Can you reproduce, character for character, the stretch of lines below that runs from the line containing "- Day 1: Implement" through the line containing "After completing this"?
===== TASK INPUTS
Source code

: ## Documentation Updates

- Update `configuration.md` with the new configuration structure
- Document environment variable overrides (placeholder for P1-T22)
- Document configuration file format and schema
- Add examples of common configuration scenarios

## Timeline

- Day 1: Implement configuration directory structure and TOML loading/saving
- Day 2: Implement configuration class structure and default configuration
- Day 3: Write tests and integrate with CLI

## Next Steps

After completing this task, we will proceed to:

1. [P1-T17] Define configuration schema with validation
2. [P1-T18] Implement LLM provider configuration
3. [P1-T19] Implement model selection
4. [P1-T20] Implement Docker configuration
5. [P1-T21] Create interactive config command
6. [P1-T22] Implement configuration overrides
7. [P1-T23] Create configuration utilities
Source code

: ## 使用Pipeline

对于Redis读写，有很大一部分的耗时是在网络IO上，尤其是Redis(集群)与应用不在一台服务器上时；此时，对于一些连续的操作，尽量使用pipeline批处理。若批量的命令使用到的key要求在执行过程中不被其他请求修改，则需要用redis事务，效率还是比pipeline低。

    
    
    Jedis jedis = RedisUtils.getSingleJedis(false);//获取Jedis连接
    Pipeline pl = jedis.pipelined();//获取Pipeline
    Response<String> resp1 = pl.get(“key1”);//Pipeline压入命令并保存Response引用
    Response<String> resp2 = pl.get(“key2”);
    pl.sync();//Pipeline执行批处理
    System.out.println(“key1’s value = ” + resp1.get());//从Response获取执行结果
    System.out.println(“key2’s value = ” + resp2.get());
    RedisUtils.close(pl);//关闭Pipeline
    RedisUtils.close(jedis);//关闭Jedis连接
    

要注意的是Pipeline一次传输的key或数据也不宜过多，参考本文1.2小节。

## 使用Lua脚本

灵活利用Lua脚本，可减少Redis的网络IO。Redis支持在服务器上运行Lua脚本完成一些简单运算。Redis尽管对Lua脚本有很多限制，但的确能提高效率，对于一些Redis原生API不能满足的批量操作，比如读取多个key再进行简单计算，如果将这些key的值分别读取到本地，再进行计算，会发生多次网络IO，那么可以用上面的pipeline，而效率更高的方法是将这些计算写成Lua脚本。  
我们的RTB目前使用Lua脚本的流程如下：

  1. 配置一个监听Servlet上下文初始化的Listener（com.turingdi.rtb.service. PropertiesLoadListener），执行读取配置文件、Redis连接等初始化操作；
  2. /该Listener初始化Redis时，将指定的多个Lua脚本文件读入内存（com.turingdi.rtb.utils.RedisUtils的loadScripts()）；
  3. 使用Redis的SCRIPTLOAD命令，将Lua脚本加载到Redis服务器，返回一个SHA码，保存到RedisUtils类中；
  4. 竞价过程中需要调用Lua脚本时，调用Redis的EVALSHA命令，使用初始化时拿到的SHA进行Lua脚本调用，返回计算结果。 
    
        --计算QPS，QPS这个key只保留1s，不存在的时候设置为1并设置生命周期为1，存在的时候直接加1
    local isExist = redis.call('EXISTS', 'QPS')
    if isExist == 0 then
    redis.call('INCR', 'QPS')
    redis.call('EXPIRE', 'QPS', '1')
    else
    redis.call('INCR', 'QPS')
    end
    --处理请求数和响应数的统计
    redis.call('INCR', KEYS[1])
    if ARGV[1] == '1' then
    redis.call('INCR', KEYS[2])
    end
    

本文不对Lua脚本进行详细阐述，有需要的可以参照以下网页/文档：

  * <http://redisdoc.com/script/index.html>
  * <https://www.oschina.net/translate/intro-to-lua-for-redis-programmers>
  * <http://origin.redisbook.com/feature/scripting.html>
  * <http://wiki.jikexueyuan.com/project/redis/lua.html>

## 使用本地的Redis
==========
===== TASK INPUTS
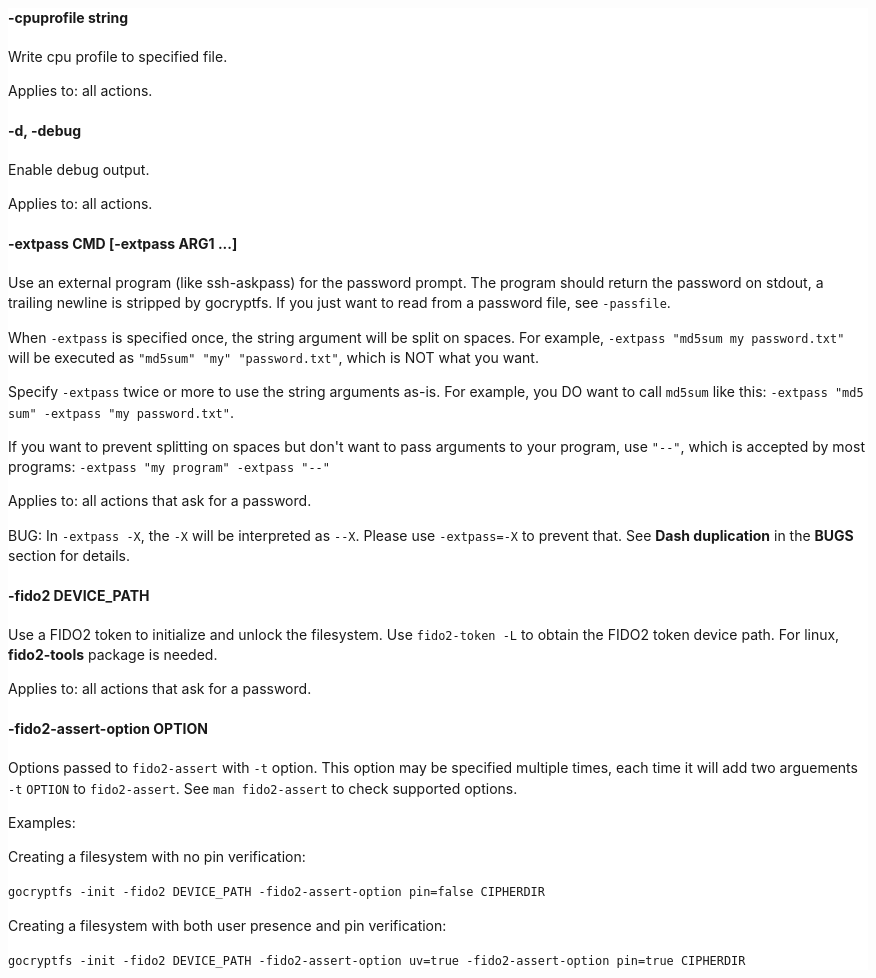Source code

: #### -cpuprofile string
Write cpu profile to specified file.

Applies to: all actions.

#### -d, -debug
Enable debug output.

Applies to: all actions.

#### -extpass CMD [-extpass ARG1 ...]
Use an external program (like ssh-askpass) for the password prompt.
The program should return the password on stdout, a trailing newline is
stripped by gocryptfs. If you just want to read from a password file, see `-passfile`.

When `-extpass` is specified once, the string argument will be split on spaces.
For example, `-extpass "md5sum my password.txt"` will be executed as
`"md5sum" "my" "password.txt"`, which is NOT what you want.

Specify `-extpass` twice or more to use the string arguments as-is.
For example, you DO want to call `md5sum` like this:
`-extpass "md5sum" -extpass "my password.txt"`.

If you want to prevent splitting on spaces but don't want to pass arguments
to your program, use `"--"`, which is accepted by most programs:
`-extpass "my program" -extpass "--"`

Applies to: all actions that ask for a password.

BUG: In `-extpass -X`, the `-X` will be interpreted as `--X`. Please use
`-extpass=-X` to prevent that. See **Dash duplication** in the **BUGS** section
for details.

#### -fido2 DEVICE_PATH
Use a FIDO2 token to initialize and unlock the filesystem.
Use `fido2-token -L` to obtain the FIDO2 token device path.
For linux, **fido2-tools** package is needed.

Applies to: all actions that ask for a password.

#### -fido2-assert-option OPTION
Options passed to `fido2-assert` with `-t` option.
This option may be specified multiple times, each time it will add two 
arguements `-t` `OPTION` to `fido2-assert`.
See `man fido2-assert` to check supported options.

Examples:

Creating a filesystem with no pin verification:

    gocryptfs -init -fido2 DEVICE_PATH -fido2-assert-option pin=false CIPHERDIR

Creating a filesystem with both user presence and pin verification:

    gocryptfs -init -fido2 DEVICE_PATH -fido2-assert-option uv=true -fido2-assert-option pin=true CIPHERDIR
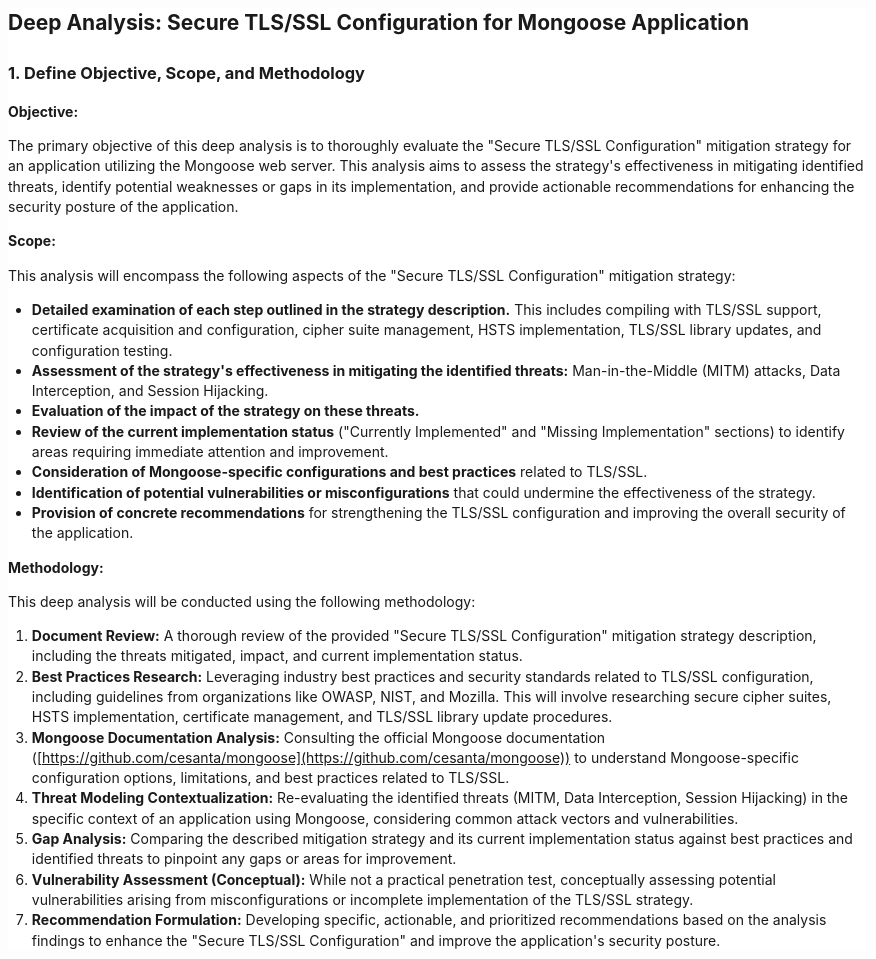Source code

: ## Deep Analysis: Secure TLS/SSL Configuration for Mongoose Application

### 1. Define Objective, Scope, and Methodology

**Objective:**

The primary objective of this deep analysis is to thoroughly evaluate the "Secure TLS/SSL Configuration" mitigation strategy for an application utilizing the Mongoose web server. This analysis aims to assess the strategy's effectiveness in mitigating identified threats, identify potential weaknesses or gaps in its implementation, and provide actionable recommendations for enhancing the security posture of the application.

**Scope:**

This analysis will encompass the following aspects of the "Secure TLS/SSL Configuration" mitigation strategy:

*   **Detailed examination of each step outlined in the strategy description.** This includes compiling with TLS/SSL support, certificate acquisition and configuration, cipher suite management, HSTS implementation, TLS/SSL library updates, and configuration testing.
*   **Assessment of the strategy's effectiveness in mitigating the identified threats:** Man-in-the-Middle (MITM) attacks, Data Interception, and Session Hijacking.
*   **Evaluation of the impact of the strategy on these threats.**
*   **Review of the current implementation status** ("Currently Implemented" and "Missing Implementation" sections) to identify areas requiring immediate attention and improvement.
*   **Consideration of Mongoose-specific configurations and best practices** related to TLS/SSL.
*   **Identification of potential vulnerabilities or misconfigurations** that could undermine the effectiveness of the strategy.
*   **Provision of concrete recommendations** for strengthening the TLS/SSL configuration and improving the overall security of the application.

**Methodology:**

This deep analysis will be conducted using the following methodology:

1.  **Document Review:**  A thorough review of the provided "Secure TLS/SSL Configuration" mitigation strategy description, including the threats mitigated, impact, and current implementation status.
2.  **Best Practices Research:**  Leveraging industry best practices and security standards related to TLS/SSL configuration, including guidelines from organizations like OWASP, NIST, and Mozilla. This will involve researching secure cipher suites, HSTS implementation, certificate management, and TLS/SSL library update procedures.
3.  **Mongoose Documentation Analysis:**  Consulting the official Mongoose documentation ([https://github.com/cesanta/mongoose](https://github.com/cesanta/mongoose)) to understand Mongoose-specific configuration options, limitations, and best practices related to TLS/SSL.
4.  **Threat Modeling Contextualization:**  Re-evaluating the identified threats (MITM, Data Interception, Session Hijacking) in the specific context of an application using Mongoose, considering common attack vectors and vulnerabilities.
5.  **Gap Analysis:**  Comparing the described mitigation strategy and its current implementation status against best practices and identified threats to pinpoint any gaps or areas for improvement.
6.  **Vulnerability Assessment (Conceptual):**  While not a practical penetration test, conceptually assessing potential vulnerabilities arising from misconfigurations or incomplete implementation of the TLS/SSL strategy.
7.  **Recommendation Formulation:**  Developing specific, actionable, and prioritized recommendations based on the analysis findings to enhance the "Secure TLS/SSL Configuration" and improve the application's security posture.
==========
> **YOUR SOLUTION**:
- Day 1: Implement configuration directory structure and TOML loading/saving
- Day 2: Implement configuration class structure and default configuration
- Day 3: Write tests and integrate with CLI

## Next Steps

After completing this task, we will proceed to:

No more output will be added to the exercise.